Anecdotal evidence also suggests that the traditional pattern of new generations becoming more liberal than their predecessors is breaking down.

Exit polls bear this out, showing a clear shift toward Trump among young voters overall.

Among those under 30, Ms. Harris had a narrow 5-point lead, according to an Associated Press/Fox poll. In 2020, Biden won by 25 points.

However, this study does not show that this change is particularly pronounced among men.

Male voters under 45 went from supporting Biden by 7 points in 2020 to supporting Trump by 6 points in 2024. But Harris' lead among women under 45 was also only 12 points, half the 24-point lead enjoyed by Biden.

Different contexts of black male voting

The question of whether Ms. Harris is having trouble relating to black male voters has been a hot topic in the media for much of her campaign.

It's also one of the few issues on which two major voter surveys yielded contradictory results.

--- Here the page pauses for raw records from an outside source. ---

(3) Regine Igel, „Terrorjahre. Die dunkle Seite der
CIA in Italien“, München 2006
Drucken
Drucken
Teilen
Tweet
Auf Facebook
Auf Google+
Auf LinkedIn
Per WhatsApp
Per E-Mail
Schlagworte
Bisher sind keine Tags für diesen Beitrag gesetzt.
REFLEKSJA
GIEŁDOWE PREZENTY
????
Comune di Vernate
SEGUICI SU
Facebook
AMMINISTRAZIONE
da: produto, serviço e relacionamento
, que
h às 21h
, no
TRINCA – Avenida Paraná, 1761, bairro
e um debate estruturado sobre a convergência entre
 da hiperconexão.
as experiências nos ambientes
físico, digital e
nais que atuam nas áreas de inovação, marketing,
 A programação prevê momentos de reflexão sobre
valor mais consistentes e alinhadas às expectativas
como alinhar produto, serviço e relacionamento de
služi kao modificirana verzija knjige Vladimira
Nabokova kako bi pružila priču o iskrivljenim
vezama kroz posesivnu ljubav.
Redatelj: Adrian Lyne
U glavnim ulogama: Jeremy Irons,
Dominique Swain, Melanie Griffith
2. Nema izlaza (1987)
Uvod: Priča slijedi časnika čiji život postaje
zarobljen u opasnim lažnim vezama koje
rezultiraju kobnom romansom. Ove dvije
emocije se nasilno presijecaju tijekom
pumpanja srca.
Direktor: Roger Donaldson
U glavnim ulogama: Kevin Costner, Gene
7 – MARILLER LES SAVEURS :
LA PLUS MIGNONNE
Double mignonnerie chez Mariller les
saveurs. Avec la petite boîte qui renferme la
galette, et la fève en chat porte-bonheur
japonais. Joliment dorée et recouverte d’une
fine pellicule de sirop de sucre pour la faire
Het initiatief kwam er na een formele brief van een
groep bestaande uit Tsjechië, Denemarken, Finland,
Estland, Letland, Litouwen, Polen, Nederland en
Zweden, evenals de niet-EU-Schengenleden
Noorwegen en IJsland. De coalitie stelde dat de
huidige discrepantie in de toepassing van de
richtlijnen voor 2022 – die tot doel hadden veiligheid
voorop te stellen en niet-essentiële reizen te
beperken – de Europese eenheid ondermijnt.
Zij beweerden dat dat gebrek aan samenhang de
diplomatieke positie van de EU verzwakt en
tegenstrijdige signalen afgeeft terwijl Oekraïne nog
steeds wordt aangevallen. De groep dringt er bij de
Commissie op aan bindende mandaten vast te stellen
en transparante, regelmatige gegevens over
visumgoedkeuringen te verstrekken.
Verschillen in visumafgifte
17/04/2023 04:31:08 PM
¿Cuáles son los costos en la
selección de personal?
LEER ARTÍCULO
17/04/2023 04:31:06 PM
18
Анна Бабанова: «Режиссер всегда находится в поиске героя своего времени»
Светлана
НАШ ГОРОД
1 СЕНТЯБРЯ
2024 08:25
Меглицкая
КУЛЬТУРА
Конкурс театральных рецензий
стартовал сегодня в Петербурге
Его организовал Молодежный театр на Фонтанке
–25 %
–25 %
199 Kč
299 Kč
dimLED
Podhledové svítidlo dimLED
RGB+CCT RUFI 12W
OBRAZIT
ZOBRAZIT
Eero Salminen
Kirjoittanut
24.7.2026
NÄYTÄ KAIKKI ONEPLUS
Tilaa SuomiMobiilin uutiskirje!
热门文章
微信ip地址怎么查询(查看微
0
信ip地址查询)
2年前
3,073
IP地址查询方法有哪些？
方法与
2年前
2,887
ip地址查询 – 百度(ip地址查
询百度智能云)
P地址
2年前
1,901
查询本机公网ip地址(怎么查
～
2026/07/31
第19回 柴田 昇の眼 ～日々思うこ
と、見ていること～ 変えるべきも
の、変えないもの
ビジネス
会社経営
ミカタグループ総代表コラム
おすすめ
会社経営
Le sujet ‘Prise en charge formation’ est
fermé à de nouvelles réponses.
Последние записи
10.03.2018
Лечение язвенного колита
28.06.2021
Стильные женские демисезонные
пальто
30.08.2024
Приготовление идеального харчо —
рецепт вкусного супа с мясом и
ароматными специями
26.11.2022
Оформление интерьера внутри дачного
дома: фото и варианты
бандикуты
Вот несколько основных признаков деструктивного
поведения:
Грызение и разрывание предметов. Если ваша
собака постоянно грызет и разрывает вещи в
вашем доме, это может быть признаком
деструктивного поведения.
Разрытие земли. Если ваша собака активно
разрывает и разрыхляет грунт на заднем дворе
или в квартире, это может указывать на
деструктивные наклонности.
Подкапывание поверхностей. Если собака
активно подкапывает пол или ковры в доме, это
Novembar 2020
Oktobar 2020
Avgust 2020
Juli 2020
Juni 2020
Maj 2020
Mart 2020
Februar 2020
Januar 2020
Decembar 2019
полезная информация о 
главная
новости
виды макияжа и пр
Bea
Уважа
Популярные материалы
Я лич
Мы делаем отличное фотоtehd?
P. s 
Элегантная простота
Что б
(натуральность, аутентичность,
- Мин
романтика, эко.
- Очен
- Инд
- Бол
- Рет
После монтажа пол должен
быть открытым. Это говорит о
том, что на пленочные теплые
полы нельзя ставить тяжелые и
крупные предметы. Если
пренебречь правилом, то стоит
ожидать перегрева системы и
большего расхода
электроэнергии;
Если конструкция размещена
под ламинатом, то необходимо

CNN exit polls show black men's voting behavior is largely unchanged from four years ago. Trump's approval rating increased by just 2 points, from 19% to 21%. This is such a small change that it might be considered “noise,” a random statistical variation.

But the Associated Press/Fox poll revealed a very different picture, with Trump's share of the black male vote doubling from 12% to 24%.

As more data is processed in exit polls, the gap may narrow. But for now, the question mark over what happened is that post-election data also shows contradictions.

Jewish voters stick with the Democratic Party

Michigan's large Arab-American turnout was another media focus in the final stages of the campaign — not surprising given the debacle in Gaza and Israel's recent invasion of Lebanon.

In the Arab-majority city of Dearborn, Mr. Trump actually won a plurality of votes, while Jill Stein of the Green Party, who has been a vocal critic of Mr. Biden's support for Israel, received an astonishing 18 votes. It was %.

Conversely, there were suggestions that traditional Jewish support for the Democratic Party could weaken before the election as Republicans went on the offensive over Democrats' lack of concern about anti-Semitism.

There was no real evidence that this happened.

According to an Associated Press/Fox poll, support among Jews has slipped only slightly, with Biden's approval rating at 69% in 2020 compared to 66% for Harris.

Perhaps considering the small sample size (Jewish voters cast only 3 percent of all votes), such a small change could again be just statistical noise.